While in Haiti, the Skippers worked to build temporary shelters. At the same time, God was doing a work in their hearts.

“While we were down there we decided that we wanted to work with the churches in Haiti,” Tim said.

That desire led the Skippers to organize a second trip to Haiti in February of this year. This time their team built a church in Musac.

“Their church was just a tarp stretched across four polls,” Tim said. “It was just enough to block the sun. There also weren’t any seats at the church. The people would carry their own chairs if they wanted to have a place to sit.”

The Skippers helped build a more permanent structure for the church that included pews. The construction project took just more than two days, which freed the team up to venture into the city and share the gospel.

“The earthquake literally shook these people’s faith,” Tim said. “Their primary faith is voodoo and when the earthquake hit, it showed many of them that there is something much more powerful than what they have been worshiping. The Spirit of the Lord is moving in Haiti.”

Nathan, who serves as the pastor at Ebenezer East Baptist Church, saw that first hand while going door-to-door with a Haitian pastor.

“We visited with a woman who was probably 20 years old and her grandmother,” he said. “The grandmother was a strong believer and had been for a number of years, so we turned our attention to the young girl and asked if she knew where she would spend eternity if she died that night. She said she knew she would spend eternity in heaven. We asked her how, and she said that she had had a dream that a young American would come and tell her how she could be saved. That flustered the pastor a bit, and he looked at me and told me to take it. I gave a simple presentation of the gospel and she accepted Christ right then.”

The experience changed the young woman’s life, and Nathan’s as well.
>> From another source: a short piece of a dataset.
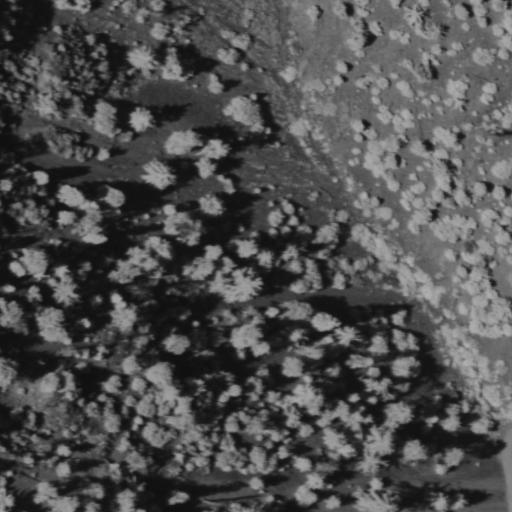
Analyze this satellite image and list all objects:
road: (508, 467)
“It strengthened my view of the sovereignty of God,” he said. “It helped me realize that God is working and moving all over the world and my only responsibility is to carry the message. God brings the increase.”

According to Tim, who pastors Bethel Baptist Church, the young lady was one of 80 Haitians that made a profession of faith during the team’s time in Haiti.

“These people are hungry for the gospel,” he said. “It was incredible to see how the Lord is moving in their lives. It was really an encouragement to all of us. People will say that we took a lot and gave a lot to Haiti. I can assure you that we received a whole lot more than we gave.”